"The only joy in the world is to begin...." Cesare Pavese

"The only joy in the world is to begin...." Cesare Pavese

Saturday, June 25, 2022

"The Worm" (1929) by David H. Keller

Readers unfamiliar with "The Worm" may prefer to read these notes only after reading the story.


[....] The grist mill stood, a solid stone structure, in an isolated Vermont valley. Years ago every day had been a busy one for the mill and the miller, but now only the mill wheel was busy. There was no grist for the mill and no one lived in the valley. Blackberries and hazel grew where once the pastures had been green. The hand of time had passed over the farms and the only folk left were sleeping in the churchyard. A family of squirrels nested in the pulpit, while on the tombstones silent snails left their cryptic messages in silvery streaks. Thompson's Valley was being handed back to nature. Only the old bachelor miller, John Staples, remained. He was too proud and too stubborn to do anything else.

    The mill was his home, even as it had served all of his family for a home during the last two hundred years. The first Staples had built it to stay, and it was still as strong as on the day it was finished. There was a basement for the machinery of the mill, the first floor was the place of grinding and storage and the upper two floors served as the Staples homestead. The building was warm in winter and cool in summer. Times past it had sheltered a dozen Stapleses at a time; now it provided a home for John Staples and his dog.

     He lived there with his books and his memories. He had no friends and desired no associates. Once a year he went to the nearest town and bought supplies of all kinds, paying for them in gold. It was supposed that he was wealthy. Rumor credited him with being a miser. He attended to his own business, asked the world to do the same, and on a winter's evening laughed silently over Burton and Rabelais, while his dog chased rabbits in his heated sleep upon the hearth.

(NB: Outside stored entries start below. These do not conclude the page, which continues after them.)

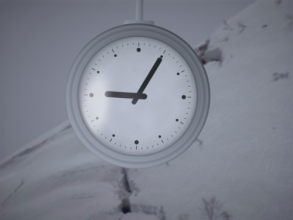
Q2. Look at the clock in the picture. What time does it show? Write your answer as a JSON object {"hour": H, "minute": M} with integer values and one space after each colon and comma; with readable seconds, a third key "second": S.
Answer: {"hour": 9, "minute": 5}
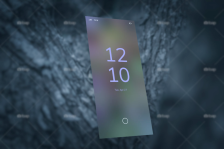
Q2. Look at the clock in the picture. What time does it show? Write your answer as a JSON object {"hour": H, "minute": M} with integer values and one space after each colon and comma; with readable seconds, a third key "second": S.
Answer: {"hour": 12, "minute": 10}
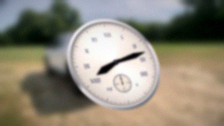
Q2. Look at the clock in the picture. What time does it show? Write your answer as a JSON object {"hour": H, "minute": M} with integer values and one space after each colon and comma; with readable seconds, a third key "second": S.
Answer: {"hour": 8, "minute": 13}
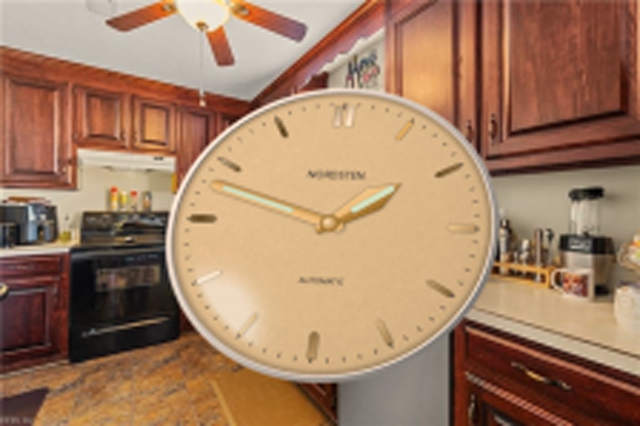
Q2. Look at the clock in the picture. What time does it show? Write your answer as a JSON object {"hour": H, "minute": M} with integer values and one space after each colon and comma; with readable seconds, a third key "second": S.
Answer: {"hour": 1, "minute": 48}
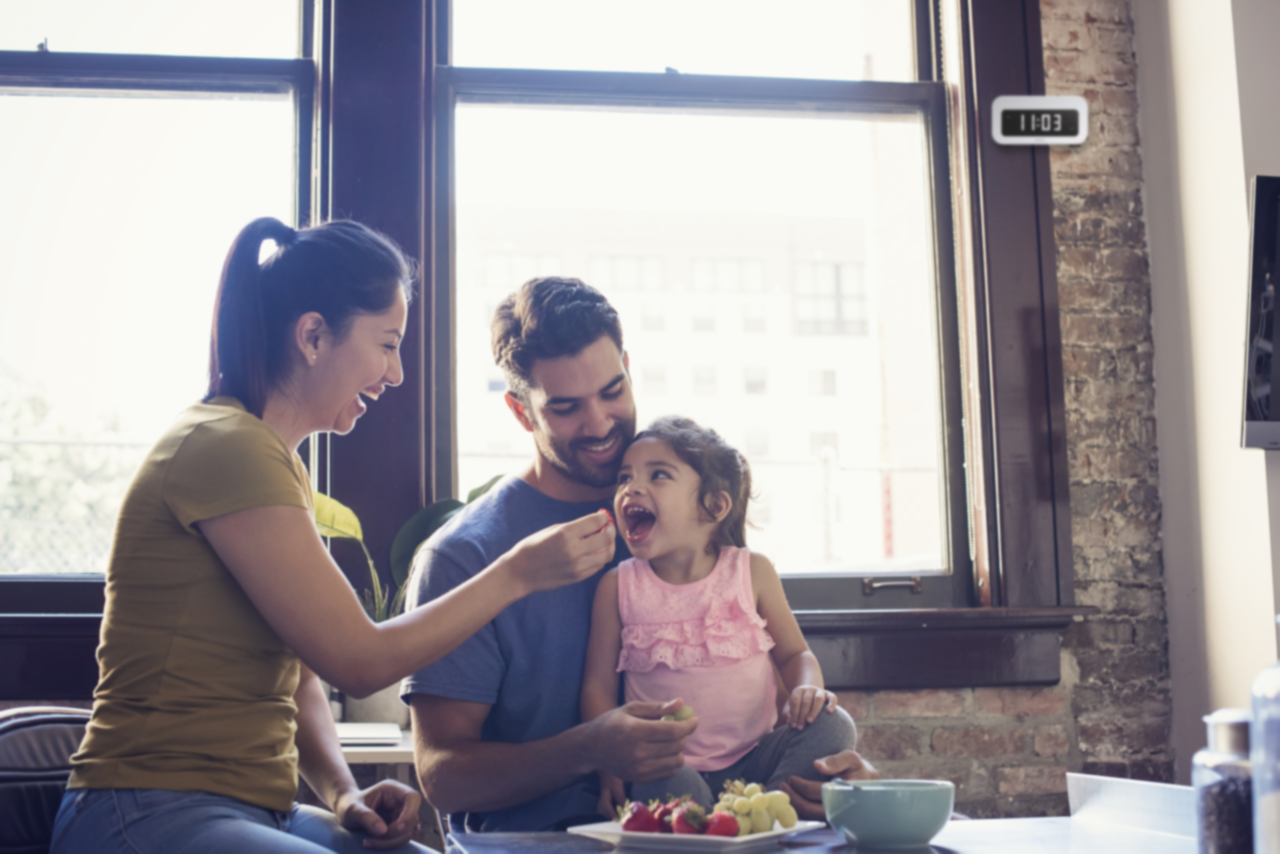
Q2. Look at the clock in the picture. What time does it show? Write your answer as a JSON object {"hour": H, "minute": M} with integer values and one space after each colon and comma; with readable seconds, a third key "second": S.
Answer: {"hour": 11, "minute": 3}
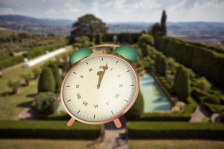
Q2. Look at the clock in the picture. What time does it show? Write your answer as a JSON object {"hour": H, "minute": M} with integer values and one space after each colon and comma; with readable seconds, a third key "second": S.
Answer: {"hour": 12, "minute": 2}
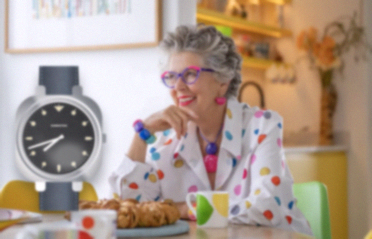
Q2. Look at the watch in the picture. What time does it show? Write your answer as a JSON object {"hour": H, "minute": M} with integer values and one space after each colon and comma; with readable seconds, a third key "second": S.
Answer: {"hour": 7, "minute": 42}
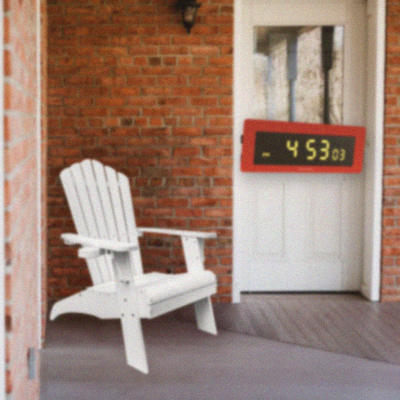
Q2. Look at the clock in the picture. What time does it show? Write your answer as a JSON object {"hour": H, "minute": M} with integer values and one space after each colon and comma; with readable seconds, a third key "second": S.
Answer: {"hour": 4, "minute": 53}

     The winter of 1935 was beginning to threaten the valley, but with an abundance of food and wood in the mill, the recluse looked forward to a comfortable period of desuetude. No matter how cold the weather, he was warm and contented. With the inherent ability of his family, he had been able to convert the water power

into electricity. When the wheel was frozen, he used the electricity stored in his storage batteries. Every day he puttered around among the machinery which it was his pride to keep in perfect order. He assured the dog that if business ever did come to the mill, he would be ready for it.

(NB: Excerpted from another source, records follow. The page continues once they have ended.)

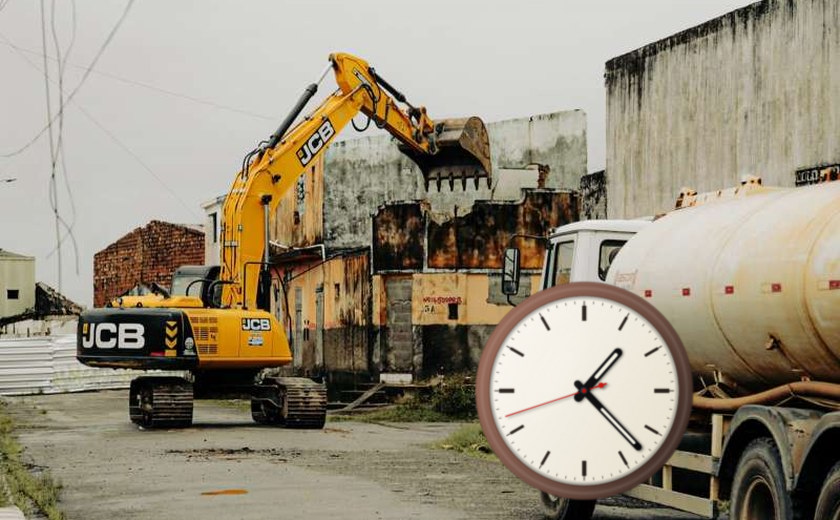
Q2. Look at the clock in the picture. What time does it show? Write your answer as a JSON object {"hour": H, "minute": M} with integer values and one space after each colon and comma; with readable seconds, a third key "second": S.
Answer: {"hour": 1, "minute": 22, "second": 42}
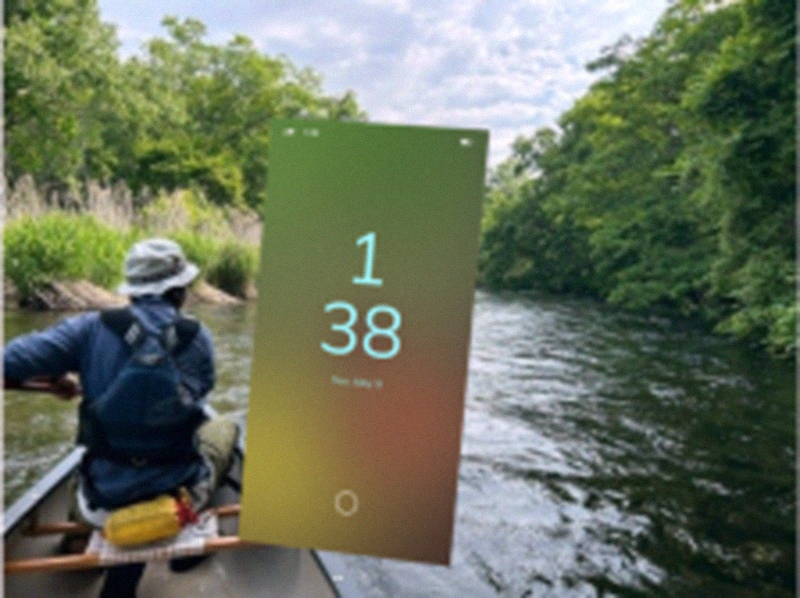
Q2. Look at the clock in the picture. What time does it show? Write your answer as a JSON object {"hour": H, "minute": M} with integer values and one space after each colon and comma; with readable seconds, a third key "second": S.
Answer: {"hour": 1, "minute": 38}
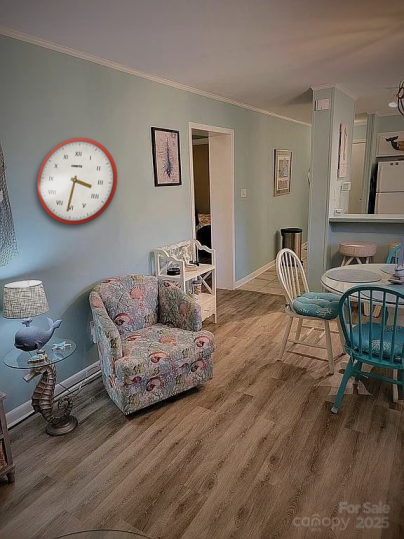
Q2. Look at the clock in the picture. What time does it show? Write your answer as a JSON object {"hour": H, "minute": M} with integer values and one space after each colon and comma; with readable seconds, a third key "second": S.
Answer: {"hour": 3, "minute": 31}
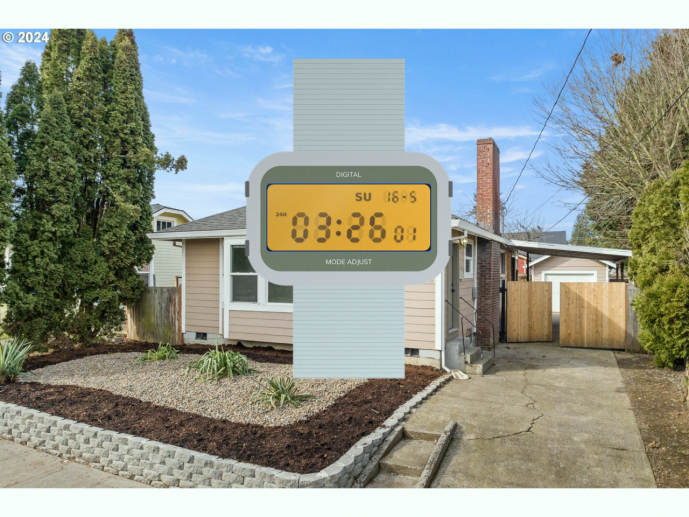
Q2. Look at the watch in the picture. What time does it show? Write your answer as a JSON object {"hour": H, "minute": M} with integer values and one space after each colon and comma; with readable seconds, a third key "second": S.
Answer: {"hour": 3, "minute": 26, "second": 1}
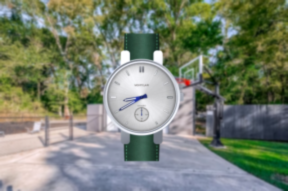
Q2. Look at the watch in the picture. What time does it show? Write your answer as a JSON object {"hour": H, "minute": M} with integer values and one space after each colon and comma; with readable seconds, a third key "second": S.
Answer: {"hour": 8, "minute": 40}
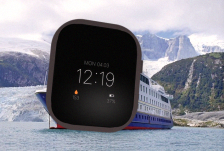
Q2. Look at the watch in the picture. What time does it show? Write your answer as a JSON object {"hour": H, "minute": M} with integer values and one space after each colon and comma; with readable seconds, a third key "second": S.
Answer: {"hour": 12, "minute": 19}
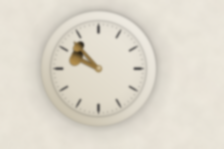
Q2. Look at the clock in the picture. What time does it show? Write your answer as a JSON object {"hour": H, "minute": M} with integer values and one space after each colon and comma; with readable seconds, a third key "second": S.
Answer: {"hour": 9, "minute": 53}
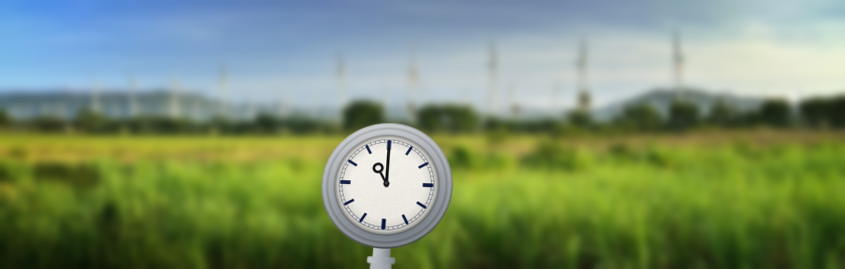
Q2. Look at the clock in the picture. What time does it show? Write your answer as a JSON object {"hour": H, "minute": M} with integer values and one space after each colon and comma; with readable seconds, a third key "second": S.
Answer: {"hour": 11, "minute": 0}
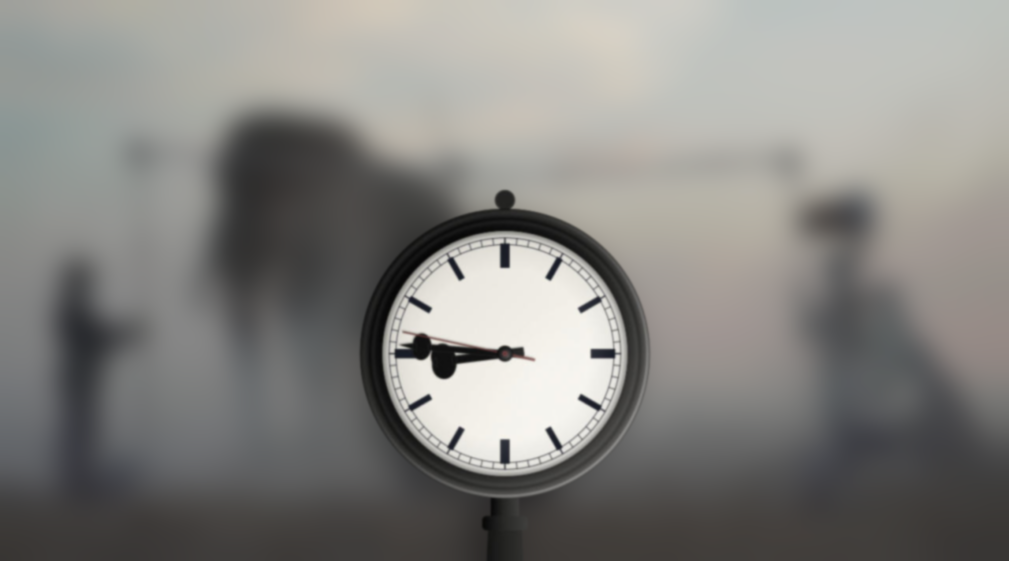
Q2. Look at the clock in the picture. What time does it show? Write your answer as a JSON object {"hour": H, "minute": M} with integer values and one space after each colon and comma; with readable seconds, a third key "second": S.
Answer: {"hour": 8, "minute": 45, "second": 47}
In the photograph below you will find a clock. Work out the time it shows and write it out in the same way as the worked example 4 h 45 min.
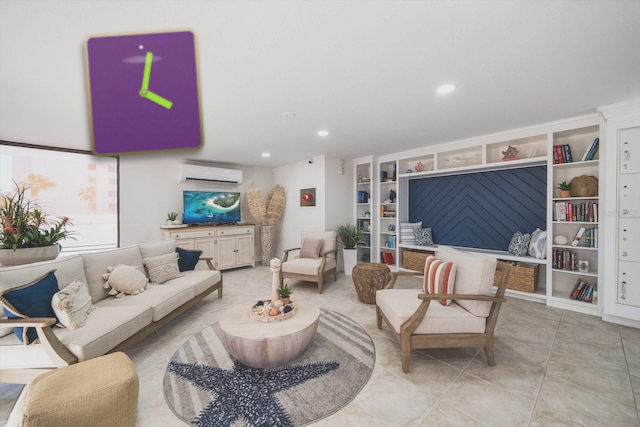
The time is 4 h 02 min
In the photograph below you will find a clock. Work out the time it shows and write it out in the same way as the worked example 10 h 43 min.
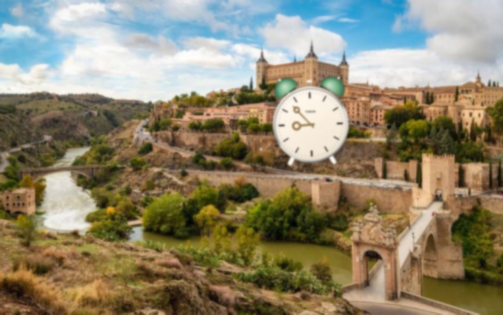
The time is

     It was on Christmas Day of that winter that he first heard the noise. Going down to the basement to see that nothing had been injured by the bitter freeze of the night before, his attention was attracted, even while descending the stone steps, by a peculiar grinding noise, that seemed to come from out of the ground. His ancestors, building for permanency, had not only put in solid foundations, but had paved the entire basement with slate flagstones three feet wide and as many inches thick. Between these the dust of two centuries had gathered and hardened.




*   *   *


An old man makes a last stand. 


"We are going to stay here. Our folks, your ancestors and mine, have been here for nearly two hundred years, and queer it would be to leave now because of fear," he tells his dog.

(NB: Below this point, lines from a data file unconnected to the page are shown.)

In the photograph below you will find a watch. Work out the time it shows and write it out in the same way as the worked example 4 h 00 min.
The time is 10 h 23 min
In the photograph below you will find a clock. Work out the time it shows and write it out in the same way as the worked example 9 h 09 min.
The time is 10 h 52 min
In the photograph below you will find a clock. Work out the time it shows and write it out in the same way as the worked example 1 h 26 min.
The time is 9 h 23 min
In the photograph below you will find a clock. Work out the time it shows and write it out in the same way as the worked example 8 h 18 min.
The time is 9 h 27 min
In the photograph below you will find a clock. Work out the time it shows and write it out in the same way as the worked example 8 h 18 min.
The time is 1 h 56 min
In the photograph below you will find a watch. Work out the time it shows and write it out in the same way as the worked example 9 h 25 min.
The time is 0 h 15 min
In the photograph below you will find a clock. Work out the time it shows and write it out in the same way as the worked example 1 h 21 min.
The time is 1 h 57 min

The battle against the worm costs every resource the miller can muster, and extends over a week. The level of poignancy Keller achieves is admirable. In the end, emotions grow-over from simple mortal horror to something perhaps approaching cosmicism.


Sitting at a hole in the mill's last surviving floor:


[....] He suddenly saw what it all meant. Two hundred years before, his ancestors had started grinding at the mill. For over a hundred and fifty years the mill had been run continuously, often day and night. The vibrations had been transmitted downward through the solid rock. Hundreds of feet below the Worm had heard them and felt them and thought it was another Worm. It had started to bore in the direction of the noise. It had taken two hundred years to do it, but it had finished the task, it had found the place where its mate should be. For two hundred years it had slowly worked its way through the primitive rock. Why should it worry over a mill and the things within it? Staples saw then that the mill had been but a slight incident in its life. It was probable that it had not even known it was there—the water, the gristmill stones, the red-hot stove, had meant nothing—they had been taken as a part of the day's work. There was only one thing that the Worm was really interested in, but one idea that had reached its consciousness and remained there through two centuries, and that was to find its mate. The eye looked upward.


*   *   *


"The Worm'' seems an odd choice for a science fiction anthology called Strange Ports of Call with a rocket ship on the cover. Editor August Derleth clearly had wide-ranging and catholic tastes, which speaks well for his perspicacity.


The pared-down and sober style used by Keller in "The Worm '' makes it a stronger story than the typical Weird Tales fare. Its small compass and absence of bombast look forward to stories like "Leiningen Versus the Ants" (1938) by Carl Stephenson and Brian Keene's romping 2006 novel The Conqueror Worms.